New Swiss Forex Fraud Fighting Rules Bring Effective Broker Regulation

Chris Lee

Swiss forex regulation was a popular topic of derision in some forex trading circles, until recently that is. The reason for this was that the Swiss regulatory agencies — of which there are many — did not seem to regulate the retail forex market in any significant way.

Nevertheless, because of new stricter rules introduced in 2009, many Swiss based forex brokers have had to pack up and leave for other locations where they can continue operating in a relatively unregulated environment with little or no official supervision.
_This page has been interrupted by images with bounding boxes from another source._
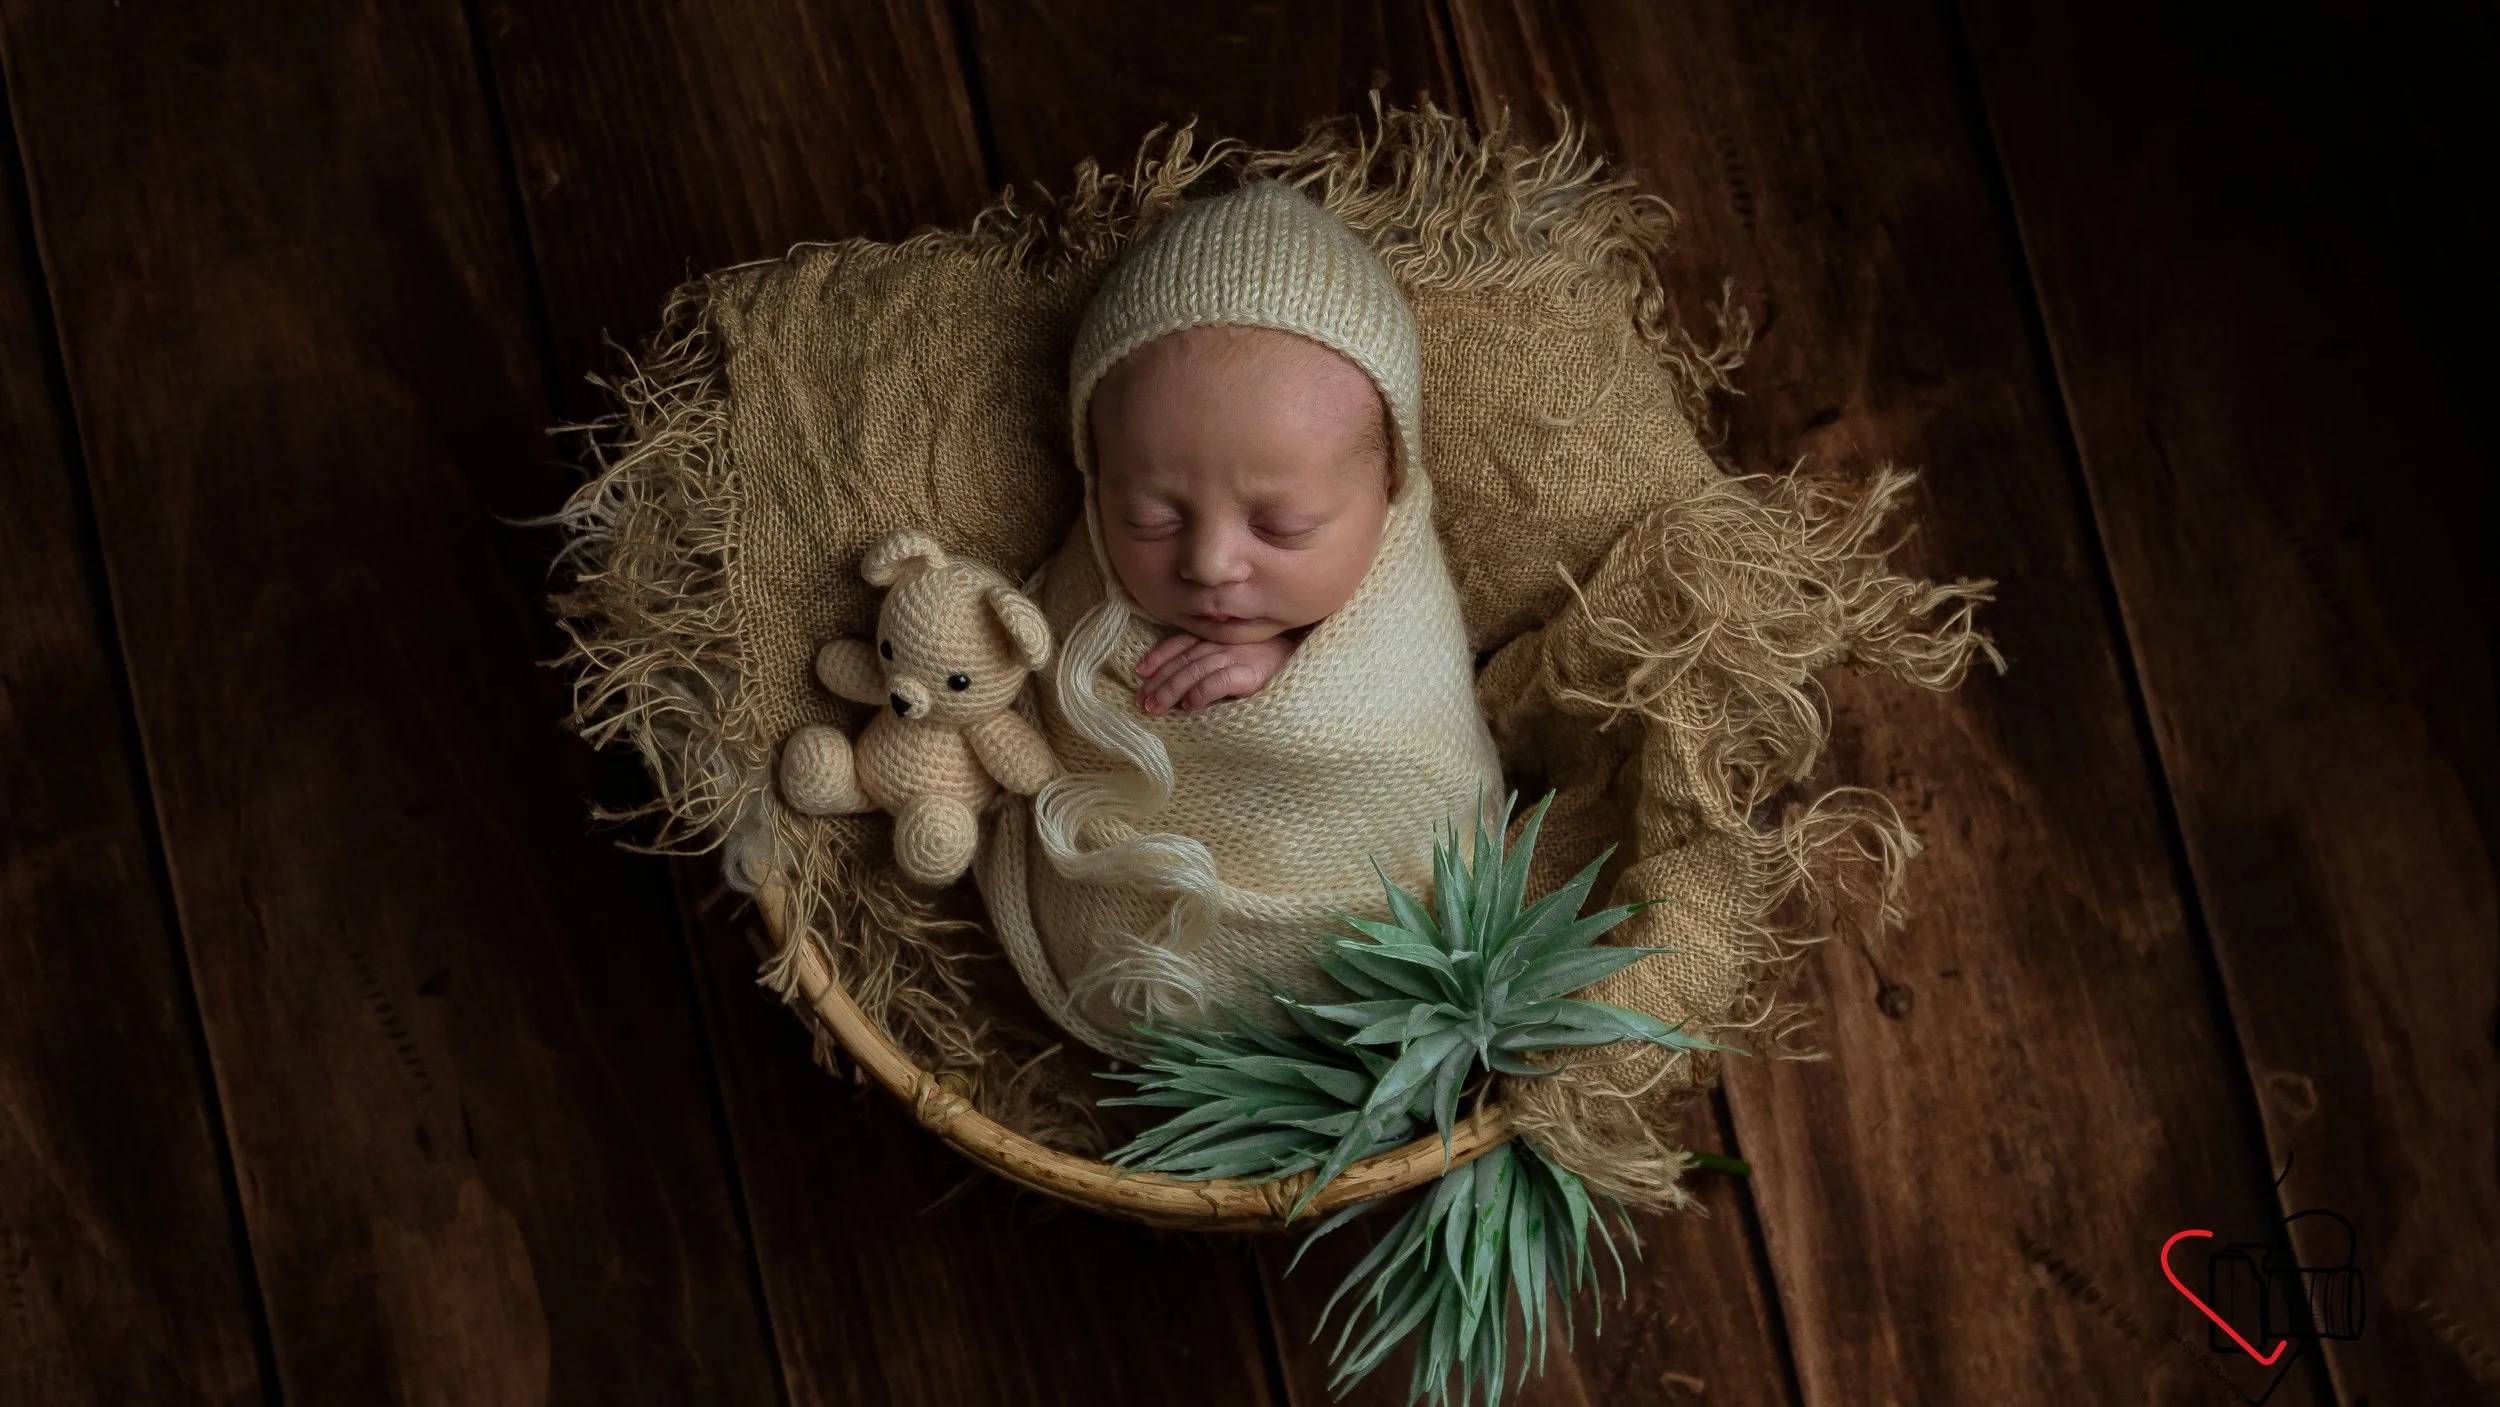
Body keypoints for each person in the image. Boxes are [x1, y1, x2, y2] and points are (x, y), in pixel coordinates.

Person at [977, 179, 1504, 1054]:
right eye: (1152, 518)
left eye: (1281, 526)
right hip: (1121, 965)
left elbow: (1422, 756)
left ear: (1388, 487)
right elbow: (1028, 716)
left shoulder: (1402, 613)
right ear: (1095, 481)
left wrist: (1295, 674)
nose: (1211, 563)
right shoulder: (1079, 592)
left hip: (1371, 992)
Many forex related companies formerly took advantage of Switzerland’s reputation as a safe haven and set up forex brokerage houses which were essentially “bucket shops” or brokerages that took customer orders without actually executing them in the forex market.

Fraudulent Swiss Brokers

Last year, Swiss based forex broker Crown Forex declared bankruptcy, after having lost roughly $79 million of its customers’ money in the process.
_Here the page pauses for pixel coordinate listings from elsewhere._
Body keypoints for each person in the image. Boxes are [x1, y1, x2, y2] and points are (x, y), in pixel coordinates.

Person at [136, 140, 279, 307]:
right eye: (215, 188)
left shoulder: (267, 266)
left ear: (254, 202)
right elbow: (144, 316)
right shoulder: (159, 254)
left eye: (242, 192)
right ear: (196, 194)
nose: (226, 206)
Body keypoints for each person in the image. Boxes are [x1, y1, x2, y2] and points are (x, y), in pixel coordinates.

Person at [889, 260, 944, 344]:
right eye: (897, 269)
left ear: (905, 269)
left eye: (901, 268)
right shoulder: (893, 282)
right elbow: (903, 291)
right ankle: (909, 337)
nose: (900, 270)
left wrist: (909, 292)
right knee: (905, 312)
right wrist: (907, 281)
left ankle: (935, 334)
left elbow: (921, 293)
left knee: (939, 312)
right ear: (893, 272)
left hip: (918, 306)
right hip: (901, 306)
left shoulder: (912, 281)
Up until late 2008, Crown Forex had been a top choice among online forex brokers and had accumulated literally thousands of retail forex trading customers.

Nevertheless, the company was only regulated by the Association Romande des Intermédiaires Financiers or ARIF. This is one of many private regulatory agencies in Switzerland specializing in the prevention of money laundering.
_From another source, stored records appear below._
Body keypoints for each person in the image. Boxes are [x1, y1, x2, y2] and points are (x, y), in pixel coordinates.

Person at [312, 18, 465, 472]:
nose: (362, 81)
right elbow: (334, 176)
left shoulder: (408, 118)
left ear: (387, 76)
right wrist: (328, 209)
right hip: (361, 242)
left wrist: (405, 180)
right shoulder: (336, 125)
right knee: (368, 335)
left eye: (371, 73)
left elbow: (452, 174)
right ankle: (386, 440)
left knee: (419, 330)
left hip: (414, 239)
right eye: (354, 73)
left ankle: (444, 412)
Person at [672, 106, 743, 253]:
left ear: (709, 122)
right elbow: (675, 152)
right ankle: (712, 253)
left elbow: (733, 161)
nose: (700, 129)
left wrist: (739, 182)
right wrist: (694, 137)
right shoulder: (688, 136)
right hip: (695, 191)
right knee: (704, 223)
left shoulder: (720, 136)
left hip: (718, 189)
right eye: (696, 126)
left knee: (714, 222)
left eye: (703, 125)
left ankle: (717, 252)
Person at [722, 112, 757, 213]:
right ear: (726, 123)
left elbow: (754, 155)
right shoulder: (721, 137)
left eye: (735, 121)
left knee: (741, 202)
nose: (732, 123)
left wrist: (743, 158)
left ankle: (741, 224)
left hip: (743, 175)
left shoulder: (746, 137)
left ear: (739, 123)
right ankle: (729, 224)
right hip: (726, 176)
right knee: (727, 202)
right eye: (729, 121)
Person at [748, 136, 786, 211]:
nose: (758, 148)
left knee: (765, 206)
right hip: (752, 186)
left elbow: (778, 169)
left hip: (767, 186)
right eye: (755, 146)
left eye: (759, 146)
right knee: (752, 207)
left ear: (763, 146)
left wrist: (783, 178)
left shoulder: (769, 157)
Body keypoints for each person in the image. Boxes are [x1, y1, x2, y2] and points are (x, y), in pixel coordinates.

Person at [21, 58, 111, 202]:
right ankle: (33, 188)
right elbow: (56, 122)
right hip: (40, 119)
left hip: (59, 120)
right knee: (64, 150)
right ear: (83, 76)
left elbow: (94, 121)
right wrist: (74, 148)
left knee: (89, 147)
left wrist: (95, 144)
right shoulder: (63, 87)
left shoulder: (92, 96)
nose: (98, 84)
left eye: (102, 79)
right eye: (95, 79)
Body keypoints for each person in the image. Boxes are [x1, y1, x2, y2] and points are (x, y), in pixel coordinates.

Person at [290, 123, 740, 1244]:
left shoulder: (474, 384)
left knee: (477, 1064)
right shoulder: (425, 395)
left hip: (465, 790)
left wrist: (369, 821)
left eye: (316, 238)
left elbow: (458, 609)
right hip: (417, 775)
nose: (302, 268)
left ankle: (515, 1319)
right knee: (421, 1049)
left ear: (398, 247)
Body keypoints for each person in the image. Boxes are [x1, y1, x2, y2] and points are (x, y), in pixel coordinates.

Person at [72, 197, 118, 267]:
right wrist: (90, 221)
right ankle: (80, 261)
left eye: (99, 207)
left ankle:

Furthermore, according to legal documents filed by the SEC against Crown Forex, the brokerage was effectively engaged in a Ponzi scheme which ran for several years while the company was being regulated by a Swiss regulatory agency.

This illustrates just how ineffective the previous forex broker regulation in Switzerland has proven to be.

Since the Crown Forex fraud, other Swiss based forex brokers have also run into problems. Nevertheless, with the new rules in place, most questionable forex brokers based in Switzerland have packed up and moved.

Some of them have headed to Cyprus where they can continue to operate as forex broker without such strict regulation, although they do have to submit to some regulation since they are still based in the European Union.

New Swiss Rules

According to the Swiss Bank Directive 3a, companies holding customer funds in trading accounts must now get a banking license issued to them from the Swiss Financial Market Supervisory Authority or FINMA, before being able to execute orders for them.

Getting a banking license in Switzerland, — where the banking industry is the most carefully regulated in the world — may not be a small feat, usually requiring a large capital base to even be considered.

Nevertheless, only two forex brokers have thus far qualified and received their banking licenses from the FINMA since the rules went into effect, These are Geneva based Dukascopy and Neuchatel based MIG Bank. Another Swiss based broker, ACM is currently on the waiting list for a Swiss banking license.

According to FINMA spokesman Alain Bichsel, “The forex business was in too much of a grey area, there were always client complaints, and the risk for the client was higher because these businesses were unlicensed.”

The customer complaints included such serious problems as forex brokers cancelling trades without authorization, failure to return client assets on request and changing the price dealt at after executing the trade.

In addition, many of the forex brokers would act as the counterparty on customer trades, making money only if the client lost money. A successful trading customer could therefore seriously damage their business, perhaps to the point of bankruptcy.

Bischel went on to comment that, “The measures have given more transparency to the market and greatly reduced the chance of market failures. The security of clients is hugely improved, and that was the target of the regulations.”

An End to Swiss Forex Fraud?

Because of Switzerland’s reputation for being a neutral country with a strong banking industry, many people tend to assume that a forex broker based in Switzerland would have to be legitimate.

Nevertheless, customers of Crown Forex — and other Swiss firms which went out of business taking their client’s money with them — may differ on the matter.

Due to the new Swiss regulations, putting your money in a Swiss based forex brokerage account does not have to turn into a nightmare, as was experienced by customers of Crown Forex and other now-defunct Swiss based forex brokers.

Overall, while additional regulation may not put an end to fraudulent practices in the Swiss based forex market, it will very likely make Swiss brokers less able to rip people off.

It will also result in better capitalized forex brokers in Switzerland since they now need to qualify for a Swiss banking license.

Basically, the new rules mean that the Swiss FINMA will now join the U.S. CFTC and NFA, the U.K. FSA and the Australian ASIC in being a far more effective force in the regulation of the forex market in Switzerland.